К счастью, работа в органах была именно такой, какая была ему близка и понятна, и с каждым годом она лишь все больше делалась повернутой в будущее. Этот ее интерес к прошлому, к тем преступлениям, которые люди уже совершили, был кажущимся. Она как будто вся с самого начала и до самого конца должна была заниматься одним прошлым: кто, когда и что делал до революции, как стал контрреволюционером, какой урон нанес. Чекисты первого призыва и вправду так думали и так работали, только при Менжинском в НКВД, наконец, стали понимать, что это совершенно неправильно. Действительно, какой смысл бороться с преступлением, которое уже совершено? Ну, найдешь ты, ну, поймаешь и расстреляешь преступника, свое дело-то он ведь уже сделал, ущерб нанесен и меньше от того, что ты все-таки разоблачил вредителя, он не станет. Менжинский понял, насколько абсурден, насколько вреден этот подход в их работе. Он первый понял, что вся работа органов целиком и полностью должна быть перестроена. Ее всю необходимо повернуть в будущее, не раскрытие уже совершенных преступлений должно быть ее целью — если преступление совершено, это непростительный и непоправимый прокол в работе органов — а социальная профилактика, предотвращение преступлений. То есть от чекистов теперь стала требоваться именно эта настоящая и определенная обращенность в будущее; таких людей Менжинский и велел набирать в органы. Ерошкин всегда гордился, что он из того набора, что сам Менжинский выбрал его из сотен других кандидатов.

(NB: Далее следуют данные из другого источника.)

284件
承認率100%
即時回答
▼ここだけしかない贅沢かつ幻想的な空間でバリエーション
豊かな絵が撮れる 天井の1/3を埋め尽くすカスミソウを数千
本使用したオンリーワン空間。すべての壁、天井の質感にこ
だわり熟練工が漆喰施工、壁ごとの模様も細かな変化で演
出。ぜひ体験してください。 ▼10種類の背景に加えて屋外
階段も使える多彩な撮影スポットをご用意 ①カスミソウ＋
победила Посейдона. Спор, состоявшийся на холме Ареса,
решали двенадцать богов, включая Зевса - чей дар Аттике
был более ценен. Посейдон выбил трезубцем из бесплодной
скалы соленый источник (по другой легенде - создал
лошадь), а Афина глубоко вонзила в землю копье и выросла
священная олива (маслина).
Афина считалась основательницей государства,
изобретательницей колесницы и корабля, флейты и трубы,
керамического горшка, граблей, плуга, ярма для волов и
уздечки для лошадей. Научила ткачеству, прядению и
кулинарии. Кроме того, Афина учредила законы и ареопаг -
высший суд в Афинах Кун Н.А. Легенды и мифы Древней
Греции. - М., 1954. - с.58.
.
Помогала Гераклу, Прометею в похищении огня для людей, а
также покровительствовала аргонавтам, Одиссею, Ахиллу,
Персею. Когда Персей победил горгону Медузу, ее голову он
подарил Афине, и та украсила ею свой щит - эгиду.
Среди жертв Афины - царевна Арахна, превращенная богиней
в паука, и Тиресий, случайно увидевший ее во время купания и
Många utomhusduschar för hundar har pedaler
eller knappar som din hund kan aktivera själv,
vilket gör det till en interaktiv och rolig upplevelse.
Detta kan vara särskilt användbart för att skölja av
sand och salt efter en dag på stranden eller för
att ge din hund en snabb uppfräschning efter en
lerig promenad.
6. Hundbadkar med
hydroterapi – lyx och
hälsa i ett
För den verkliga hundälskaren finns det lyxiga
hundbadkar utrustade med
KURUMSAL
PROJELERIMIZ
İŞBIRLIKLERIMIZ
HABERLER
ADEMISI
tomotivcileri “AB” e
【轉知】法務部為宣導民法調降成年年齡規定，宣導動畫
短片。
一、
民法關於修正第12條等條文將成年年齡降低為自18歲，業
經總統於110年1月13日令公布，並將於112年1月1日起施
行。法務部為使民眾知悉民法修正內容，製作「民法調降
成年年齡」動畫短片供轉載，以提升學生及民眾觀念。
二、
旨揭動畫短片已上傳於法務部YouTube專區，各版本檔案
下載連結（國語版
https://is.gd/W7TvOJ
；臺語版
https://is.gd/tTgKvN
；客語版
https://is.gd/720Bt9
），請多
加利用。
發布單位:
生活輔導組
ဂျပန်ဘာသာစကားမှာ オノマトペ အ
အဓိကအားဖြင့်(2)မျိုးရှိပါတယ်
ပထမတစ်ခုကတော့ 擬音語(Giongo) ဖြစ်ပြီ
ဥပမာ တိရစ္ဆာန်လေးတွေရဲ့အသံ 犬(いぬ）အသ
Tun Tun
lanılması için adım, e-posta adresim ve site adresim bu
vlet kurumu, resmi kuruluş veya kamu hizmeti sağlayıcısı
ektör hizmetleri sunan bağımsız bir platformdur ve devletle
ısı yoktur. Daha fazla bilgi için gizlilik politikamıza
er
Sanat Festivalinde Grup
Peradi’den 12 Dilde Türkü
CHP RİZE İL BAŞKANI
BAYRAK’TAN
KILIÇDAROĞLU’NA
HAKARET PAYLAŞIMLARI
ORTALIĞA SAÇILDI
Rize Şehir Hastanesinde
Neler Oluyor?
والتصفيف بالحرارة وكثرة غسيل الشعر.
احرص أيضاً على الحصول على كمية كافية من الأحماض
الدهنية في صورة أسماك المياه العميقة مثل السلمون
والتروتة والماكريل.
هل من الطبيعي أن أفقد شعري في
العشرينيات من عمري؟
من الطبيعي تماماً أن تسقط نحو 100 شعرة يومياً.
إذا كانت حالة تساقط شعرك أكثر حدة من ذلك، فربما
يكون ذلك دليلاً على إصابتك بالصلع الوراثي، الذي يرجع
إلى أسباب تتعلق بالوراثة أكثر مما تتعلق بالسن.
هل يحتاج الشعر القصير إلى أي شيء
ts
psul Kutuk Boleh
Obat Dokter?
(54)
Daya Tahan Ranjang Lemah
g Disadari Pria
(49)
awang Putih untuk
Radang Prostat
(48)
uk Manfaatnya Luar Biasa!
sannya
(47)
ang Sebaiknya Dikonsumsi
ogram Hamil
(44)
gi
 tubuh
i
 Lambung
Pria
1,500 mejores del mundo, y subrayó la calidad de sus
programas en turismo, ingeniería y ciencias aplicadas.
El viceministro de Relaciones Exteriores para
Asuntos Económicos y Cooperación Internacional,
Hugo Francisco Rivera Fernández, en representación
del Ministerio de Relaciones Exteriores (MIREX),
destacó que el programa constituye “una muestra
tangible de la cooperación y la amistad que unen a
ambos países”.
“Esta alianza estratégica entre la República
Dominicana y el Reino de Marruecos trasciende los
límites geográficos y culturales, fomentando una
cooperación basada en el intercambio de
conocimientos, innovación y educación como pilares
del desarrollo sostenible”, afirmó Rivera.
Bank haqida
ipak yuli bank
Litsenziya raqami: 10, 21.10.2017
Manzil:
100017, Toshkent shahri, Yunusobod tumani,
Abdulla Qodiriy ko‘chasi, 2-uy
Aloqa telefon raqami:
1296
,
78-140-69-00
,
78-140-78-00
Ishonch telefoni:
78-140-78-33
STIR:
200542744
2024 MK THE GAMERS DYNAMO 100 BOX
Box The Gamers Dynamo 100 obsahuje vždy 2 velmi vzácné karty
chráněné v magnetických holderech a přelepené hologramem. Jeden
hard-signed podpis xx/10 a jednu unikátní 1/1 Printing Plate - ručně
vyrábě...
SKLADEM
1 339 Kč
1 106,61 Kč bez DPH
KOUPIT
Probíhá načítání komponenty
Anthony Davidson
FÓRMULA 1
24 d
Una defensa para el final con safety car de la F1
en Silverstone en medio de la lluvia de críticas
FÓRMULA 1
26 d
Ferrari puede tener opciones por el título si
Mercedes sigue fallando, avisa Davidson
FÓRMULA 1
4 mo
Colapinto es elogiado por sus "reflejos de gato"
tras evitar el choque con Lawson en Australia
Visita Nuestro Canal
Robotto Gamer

Менжинский учил их, что органы ни в коем случае не должны тащиться по пятам событий, они должны опережать жизнь, быть как бы впередсмотрящими партии. Они обязаны предвидеть все преступления, все нарушения, которые могут быть в обществе в будущем, всех людей, которые их могут совершить, все их идеи и побудительные мотивы и все это заранее и в корне ликвидировать. Так будет лучше не только для страны, но и для самих этих людей, потому что, пусть и силою, но грех с них снят будет. Конечно, это была правильная политика, и немудрено, что народом она была поддержана с энтузиазмом. Успехов на новом пути было очень и очень много, с каждым годом только яснее становилось, насколько Менжинский был прав, и до дела Веры Ерошкину в голову не приходило, что когда-нибудь и ему — тоже — захочется соскочить с подножки. Пускай трамвай идет туда, куда идет, он же останется здесь. На этой остановке.
Может быть, именно поэтому он так остро переживал все, что хотя бы боком касалось Веры. Ему было неимоверно трудно и понять, и примириться с тем, что вообще есть такой путь, какой она избрала. Сейчас, гуляя по Ярославлю, он думал, что, может быть, из-за этой своей обращенности в будущее он так хотел верить, так настаивал, что Вера вовсе не решила навсегда уйти назад, порвать с прошлой жизнью, она просто возвращается к человеку, с которым теперь, когда Берга нет, могла бы рука об руку идти вперед.